### [To do]
Reproduce word for word everything in the Toposolid resolution notes from "The chosen settings" down to "multiple tiles (Pro)".

Resolution — how many triangles in the model?

Determines how many of the raw points are passed to the Toposolid — i.e. how fine the triangles become. More triangles = more detail, but Revit reacts slower (especially when rotating large tiles). Resolution acts as stride decimation: every N-th point is kept.

Level Stride Effect
Original 1 (all points) Can slow Revit down; highest fidelity
Very fine 2 High detail
Fine (default) 3 Good compromise
Standard 5 Fast, good for overview

The chosen settings are persisted in the ImportRecord and can be reopened from the Mesh quality… ribbon button — geometry is rebuilt with the new values without re-reading the source file.

In the Free edition the preparation choice is not asked; Light + Standard is fixed.

Import multiple tiles (Pro)

Pro accepts a multi-selection in the file dialog and builds all selected tiles in one run. Pro additionally computes an edge-merge along shared tile boundaries: identical elevation values along common edges are stitched so the finished terrain has no visible seam between tiles. Free imports one tile per click; multiple tiles appear side-by-side without edge-merge.

(Saved data entries)

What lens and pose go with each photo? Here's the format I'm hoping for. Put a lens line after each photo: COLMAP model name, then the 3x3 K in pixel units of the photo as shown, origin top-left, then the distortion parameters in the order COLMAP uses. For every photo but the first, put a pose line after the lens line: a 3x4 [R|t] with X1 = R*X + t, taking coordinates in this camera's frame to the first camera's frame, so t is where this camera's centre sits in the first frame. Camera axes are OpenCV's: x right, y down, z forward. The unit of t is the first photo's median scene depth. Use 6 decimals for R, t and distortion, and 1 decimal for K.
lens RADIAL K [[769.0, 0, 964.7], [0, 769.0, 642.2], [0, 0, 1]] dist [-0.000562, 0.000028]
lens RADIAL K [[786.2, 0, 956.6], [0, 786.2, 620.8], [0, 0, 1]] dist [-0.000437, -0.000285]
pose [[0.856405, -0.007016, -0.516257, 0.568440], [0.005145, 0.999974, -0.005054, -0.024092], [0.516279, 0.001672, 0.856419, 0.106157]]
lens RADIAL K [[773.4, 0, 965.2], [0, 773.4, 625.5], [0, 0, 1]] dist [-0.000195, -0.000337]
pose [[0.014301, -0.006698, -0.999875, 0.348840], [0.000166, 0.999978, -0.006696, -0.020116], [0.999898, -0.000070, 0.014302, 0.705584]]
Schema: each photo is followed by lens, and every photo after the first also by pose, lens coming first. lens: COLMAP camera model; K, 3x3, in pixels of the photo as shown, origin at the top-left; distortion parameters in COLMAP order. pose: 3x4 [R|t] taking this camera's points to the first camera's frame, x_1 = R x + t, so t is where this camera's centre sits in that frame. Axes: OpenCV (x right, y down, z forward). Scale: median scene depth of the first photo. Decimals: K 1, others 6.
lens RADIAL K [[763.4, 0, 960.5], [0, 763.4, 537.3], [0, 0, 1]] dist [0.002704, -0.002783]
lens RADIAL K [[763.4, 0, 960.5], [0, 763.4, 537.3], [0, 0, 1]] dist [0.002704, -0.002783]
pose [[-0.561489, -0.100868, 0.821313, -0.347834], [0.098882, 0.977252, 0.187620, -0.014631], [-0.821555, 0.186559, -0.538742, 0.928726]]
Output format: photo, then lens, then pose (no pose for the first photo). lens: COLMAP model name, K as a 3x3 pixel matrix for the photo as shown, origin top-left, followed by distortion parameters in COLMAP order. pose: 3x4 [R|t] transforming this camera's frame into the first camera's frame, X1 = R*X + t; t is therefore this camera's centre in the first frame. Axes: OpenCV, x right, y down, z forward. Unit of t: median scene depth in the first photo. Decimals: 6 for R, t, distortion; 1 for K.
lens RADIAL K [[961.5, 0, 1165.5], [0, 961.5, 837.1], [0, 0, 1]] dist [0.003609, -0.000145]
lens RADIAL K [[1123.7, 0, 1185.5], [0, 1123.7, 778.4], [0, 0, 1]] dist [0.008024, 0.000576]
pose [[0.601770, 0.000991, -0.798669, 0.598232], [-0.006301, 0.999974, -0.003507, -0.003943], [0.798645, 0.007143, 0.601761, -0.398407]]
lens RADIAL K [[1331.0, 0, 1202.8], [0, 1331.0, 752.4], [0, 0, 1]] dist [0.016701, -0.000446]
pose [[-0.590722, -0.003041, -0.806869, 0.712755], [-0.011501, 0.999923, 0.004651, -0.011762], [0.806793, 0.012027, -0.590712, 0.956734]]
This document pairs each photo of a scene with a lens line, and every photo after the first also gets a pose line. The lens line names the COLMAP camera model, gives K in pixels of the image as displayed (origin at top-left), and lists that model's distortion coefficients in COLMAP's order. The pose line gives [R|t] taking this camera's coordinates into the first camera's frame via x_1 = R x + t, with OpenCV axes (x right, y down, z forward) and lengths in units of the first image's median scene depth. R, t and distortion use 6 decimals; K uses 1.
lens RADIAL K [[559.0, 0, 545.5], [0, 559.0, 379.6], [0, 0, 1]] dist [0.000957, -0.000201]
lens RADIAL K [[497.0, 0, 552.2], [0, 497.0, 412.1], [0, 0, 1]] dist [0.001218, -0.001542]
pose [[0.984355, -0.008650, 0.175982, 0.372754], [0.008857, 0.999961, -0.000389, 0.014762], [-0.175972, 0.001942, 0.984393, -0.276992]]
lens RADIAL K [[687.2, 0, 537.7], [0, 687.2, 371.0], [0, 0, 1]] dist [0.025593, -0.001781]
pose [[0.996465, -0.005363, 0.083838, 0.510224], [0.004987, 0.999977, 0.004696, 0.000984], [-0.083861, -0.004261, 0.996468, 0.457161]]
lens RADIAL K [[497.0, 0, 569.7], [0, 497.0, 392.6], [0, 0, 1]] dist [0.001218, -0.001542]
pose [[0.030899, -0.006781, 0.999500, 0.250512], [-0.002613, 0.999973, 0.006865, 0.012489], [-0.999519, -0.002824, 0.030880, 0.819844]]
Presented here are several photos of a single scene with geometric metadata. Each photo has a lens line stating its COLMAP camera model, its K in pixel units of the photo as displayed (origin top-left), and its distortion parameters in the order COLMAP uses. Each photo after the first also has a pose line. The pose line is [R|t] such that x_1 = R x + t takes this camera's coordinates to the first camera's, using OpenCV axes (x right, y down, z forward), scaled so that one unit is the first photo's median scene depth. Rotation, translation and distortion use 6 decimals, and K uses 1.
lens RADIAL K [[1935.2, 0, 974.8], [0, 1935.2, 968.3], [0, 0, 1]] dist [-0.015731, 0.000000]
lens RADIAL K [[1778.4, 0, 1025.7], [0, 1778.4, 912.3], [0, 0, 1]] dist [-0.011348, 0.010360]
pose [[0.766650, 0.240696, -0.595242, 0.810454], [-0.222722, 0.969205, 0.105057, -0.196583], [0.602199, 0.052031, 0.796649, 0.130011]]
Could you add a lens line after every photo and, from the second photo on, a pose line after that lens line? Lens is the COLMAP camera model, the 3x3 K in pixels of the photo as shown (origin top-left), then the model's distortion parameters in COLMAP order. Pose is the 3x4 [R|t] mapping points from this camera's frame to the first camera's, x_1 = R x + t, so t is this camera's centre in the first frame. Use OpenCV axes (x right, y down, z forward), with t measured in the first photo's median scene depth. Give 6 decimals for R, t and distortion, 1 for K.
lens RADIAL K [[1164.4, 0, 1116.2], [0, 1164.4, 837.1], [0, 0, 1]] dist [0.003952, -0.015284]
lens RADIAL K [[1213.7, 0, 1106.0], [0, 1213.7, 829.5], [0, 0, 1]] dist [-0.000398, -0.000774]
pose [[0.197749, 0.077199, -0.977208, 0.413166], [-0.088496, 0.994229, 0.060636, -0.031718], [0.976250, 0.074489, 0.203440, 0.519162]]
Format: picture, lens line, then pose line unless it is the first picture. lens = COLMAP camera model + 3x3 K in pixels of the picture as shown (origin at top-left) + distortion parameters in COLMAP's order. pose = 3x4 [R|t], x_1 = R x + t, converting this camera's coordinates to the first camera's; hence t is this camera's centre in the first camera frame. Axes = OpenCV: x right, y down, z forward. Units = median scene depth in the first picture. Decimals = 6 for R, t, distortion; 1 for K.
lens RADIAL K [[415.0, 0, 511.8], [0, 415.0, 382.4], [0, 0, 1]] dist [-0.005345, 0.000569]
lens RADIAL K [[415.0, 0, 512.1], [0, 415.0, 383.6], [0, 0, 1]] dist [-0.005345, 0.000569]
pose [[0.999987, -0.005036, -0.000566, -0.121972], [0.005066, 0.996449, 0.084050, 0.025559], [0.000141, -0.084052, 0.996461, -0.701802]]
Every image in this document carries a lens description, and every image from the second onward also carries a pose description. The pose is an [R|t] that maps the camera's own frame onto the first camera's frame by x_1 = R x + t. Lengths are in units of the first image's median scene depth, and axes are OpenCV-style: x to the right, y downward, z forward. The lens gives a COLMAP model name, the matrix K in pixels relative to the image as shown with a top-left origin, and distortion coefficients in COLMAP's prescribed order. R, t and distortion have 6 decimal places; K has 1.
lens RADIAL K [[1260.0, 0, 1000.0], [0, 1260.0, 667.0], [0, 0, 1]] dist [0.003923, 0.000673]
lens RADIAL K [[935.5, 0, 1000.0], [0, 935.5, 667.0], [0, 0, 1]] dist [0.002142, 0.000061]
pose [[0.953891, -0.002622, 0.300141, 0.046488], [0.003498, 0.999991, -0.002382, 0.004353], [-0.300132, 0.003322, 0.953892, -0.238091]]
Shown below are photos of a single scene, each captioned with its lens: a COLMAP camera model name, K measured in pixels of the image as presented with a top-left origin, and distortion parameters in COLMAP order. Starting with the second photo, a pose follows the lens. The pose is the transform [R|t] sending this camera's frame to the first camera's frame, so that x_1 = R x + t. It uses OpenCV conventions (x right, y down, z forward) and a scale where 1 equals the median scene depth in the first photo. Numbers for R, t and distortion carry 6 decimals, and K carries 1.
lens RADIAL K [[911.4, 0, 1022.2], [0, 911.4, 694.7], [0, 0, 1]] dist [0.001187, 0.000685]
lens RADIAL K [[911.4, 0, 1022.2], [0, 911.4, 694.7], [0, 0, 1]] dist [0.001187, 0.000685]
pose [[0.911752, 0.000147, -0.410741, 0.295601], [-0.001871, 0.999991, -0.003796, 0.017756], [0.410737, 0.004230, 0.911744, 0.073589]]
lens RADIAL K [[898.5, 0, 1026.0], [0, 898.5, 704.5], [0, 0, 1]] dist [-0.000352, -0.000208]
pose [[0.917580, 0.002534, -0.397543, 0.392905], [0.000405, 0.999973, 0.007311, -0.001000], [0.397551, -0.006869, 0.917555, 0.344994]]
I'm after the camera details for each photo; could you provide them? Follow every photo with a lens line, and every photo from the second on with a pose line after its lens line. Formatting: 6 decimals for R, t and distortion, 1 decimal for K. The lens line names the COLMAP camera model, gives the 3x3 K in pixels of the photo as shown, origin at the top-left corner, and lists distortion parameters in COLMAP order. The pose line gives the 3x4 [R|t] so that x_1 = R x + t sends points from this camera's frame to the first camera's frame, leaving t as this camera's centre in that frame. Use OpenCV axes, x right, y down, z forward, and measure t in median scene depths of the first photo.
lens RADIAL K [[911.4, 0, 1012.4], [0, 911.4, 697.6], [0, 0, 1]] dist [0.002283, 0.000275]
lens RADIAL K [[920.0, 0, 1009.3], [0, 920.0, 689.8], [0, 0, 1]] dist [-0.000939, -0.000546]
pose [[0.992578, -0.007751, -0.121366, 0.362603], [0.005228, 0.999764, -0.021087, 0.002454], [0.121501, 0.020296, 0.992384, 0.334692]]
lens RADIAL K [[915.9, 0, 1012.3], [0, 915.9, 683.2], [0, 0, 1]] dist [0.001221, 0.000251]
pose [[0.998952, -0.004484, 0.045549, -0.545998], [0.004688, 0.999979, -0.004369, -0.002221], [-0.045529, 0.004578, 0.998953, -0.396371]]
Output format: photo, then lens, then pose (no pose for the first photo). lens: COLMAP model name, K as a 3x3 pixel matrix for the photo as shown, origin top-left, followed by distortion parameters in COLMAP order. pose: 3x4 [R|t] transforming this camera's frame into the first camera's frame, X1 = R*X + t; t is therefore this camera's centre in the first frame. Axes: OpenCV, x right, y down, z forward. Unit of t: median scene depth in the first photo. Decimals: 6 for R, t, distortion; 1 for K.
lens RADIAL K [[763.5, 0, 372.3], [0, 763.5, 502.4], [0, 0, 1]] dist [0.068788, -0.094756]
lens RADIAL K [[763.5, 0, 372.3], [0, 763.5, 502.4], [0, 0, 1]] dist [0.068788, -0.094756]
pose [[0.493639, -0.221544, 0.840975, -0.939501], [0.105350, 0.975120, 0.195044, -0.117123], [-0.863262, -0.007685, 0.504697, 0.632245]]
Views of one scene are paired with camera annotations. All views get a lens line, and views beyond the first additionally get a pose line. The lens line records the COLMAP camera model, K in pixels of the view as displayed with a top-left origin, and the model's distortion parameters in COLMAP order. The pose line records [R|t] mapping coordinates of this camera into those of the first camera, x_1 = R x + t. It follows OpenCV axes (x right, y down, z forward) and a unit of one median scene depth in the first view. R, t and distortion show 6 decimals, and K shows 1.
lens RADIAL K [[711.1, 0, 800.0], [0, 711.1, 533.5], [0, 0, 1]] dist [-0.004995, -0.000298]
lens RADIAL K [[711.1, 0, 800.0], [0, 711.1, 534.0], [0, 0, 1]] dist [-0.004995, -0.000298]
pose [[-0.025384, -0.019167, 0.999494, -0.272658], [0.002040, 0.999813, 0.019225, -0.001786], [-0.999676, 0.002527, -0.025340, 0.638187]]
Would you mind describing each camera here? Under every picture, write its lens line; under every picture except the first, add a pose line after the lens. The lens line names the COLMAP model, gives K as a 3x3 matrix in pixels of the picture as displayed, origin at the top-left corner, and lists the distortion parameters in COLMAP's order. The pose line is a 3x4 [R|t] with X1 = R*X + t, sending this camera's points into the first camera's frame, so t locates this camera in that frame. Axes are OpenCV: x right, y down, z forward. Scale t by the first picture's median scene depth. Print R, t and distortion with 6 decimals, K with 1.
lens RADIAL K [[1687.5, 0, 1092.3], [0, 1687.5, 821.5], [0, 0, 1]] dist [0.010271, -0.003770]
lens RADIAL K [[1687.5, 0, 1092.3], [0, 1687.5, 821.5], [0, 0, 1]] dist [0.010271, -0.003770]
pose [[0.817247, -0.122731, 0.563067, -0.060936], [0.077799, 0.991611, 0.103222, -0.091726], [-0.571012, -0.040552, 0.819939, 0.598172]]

### [Task result]
The chosen settings are persisted in the ImportRecord and can be reopened from the Mesh quality… ribbon button — geometry is rebuilt with the new values without re-reading the source file.

In the Free edition the preparation choice is not asked; Light + Standard is fixed.

Import multiple tiles (Pro)